To use this extension on Maven-based projects, use following dependency:
<dependency>
<groupId>com.fasterxml.jackson.dataformat</groupId>
<artifactId>jackson-dataformat-avro</artifactId>
<version>2.4.3</version>
</dependency>
Avro is strongly Schema-based, and all use requires an Avro Schema. Since there is little metadata in encoded in Avro data, it is not possible to know anything about structure of data without Schema.
So the first step is to get an Avro Schema. Currently this means that you need to find JSON-based definitions of an Avro Schema, and use standard Avro library to read it in. (note: in future we hope to simplify this process a bit).
One way to do this is:
// note: AvroSchema is Jackson type that wraps "native" Avro Schema object:
String SCHEMA_JSON = "{\n"
+"\"type\": \"record\",\n"
+"\"name\": \"Employee\",\n"
+"\"fields\": [\n"
+" {\"name\": \"name\", \"type\": \"string\"},\n"

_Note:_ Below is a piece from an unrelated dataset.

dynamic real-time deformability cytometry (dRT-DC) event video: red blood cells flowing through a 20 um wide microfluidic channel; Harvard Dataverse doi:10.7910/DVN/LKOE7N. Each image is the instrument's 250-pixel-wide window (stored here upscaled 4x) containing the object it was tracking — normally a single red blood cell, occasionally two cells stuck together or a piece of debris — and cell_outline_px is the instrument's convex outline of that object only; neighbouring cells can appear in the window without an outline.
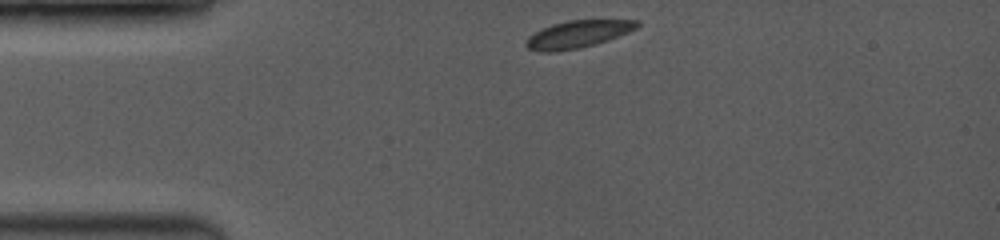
{"species": "common noctule bat (a hibernating species)", "species_latin": "Nyctalus noctula", "temperature_condition": "room temperature", "stored_images_in_passage": 23, "camera_frame_rate_fps": 3500, "um_per_image_px": 0.085, "animal": {"sex": "female", "body_mass_g": 19.0, "forearm_length_mm": 53.3}, "frame": {"image": 1, "passage_image": 1, "time_ms": 0.0, "image_size_px": [1000, 240], "cell_outline_px": [[640, 24], [636, 28], [628, 32], [592, 44], [576, 48], [552, 52], [544, 52], [528, 48], [524, 44], [528, 36], [552, 24], [568, 20], [636, 20]], "centroid_in_image_um": [49.07, 2.89], "position_along_channel_um": 35.9, "area_um2": 17.11}}
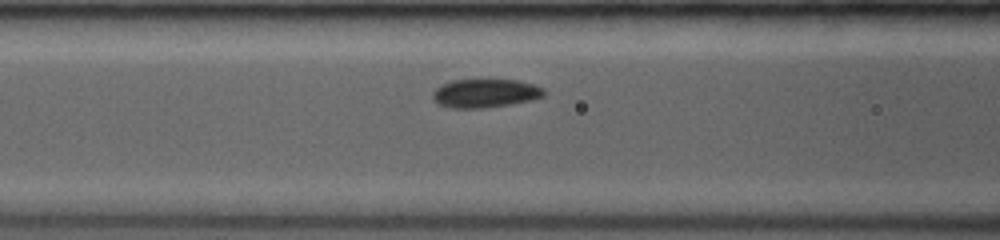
{"frame": {"image": 2, "passage_image": 15, "time_ms": 3.143, "image_size_px": [1000, 240], "cell_outline_px": [[544, 96], [532, 100], [508, 104], [480, 108], [452, 108], [436, 104], [432, 96], [432, 92], [440, 84], [452, 80], [516, 80], [532, 84], [544, 88]], "centroid_in_image_um": [41.19, 7.93], "position_along_channel_um": 125.4, "area_um2": 18.5}}
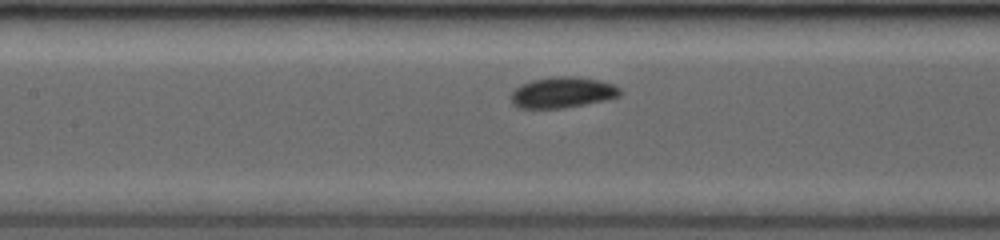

+" {\"name\": \"age\", \"type\": \"int\"},\n"
+" {\"name\": \"emails\", \"type\": {\"type\": \"array\", \"items\": \"string\"}},\n"
+" {\"name\": \"boss\", \"type\": [\"Employee\",\"null\"]}\n"
+"]}";
Schema raw = new Schema.Parser().setValidate(true).parse(SCHEMA_JSON);
AvroSchema schema = new AvroSchema(raw);
However, note that there is another much more convenient way. If you are itching to know how, peek at "Generating Avro Schema from POJO definition" section below; otherwise keep on reading.
(note: although you can use Streaming API -- if you really want -- it is unlikely to be very interesting to use directly)
Usage is as with basic JsonFactory
; most commonly you will just construct a standard ObjectMapper
with com.fasterxml.jackson.dataformat.avro.AvroFactory
, like so:
ObjectMapper mapper = new ObjectMapper(new AvroFactory());
Assuming you have the schema
, from above, and a POJO definition like:
public class Employee
{
public String name;
public int age;
public String[] emails;
public Employee boss;
}
you can actually use data-binding like so:
byte[] avroData = ... ; // or find an InputStream
Employee empl = mapper.reader(Employee.class)
.with(schema)
.readValue(avroData);
Writing Avro-encoded data follows similar pattern:
byte[] avroData = mapper.writer(schema)
.writeValueAsBytes(empl);
and that's about it, for now.
Ok but wait -- you do not have to START with an Avro Schema. This module can actually generate schema for you, starting with POJO definition(s)! Here's how
public class POJO {
// your typical, Jackson-compatible POJO (with or without annotations)
}
ObjectMapper mapper = new ObjectMapper(new AvroFactory());
AvroSchemaGenerator gen = new AvroSchemaGenerator();
mapper.acceptJsonFormatVisitor(RootType.class, gen);
AvroSchema schemaWrapper = gen.getGeneratedSchema();
org.apache.avro.Schema avroSchema = schemaWrapper.getAvroSchema();
String asJson = avroSchema.toString(true);
So: you can generate native Avro Schema object very easily, and use that instead of hand-crafted variant. Or you can even use this method for outputting schemas to use in other processing systems; use your POJOs as origin of schemata.
Although use of data-binding is strongly recommended, due to strongly typed nature of Avro, it is actually quite possible to use Jackson Streaming API.
So you can just use underlying AvroFactory
and parser it produces, for event-based processing:
AvroFactory factory = new AvroFactory();
JsonParser parser = factory.createParser(avroBytes);
// but note: Schema is NOT optional, regardless:
parser.setSchema(schema);
while (parser.nextToken() != null) {
// do something!
}
and similarly with JsonGenerator
. And as with other fully-supported formats, you can even
mix-and-match data-binding with streaming (see JsonParser.readValueAs()
).
Currently, following things have not been thoroughly tested and may cause problems:
- More advanced features will probably not work well. This includes:
- Polymorphic type handling
- Object identity
especially because Avro itself does not have much direct support for polymorphic types or object identity.
- Documentation IS TO BE WRITTEN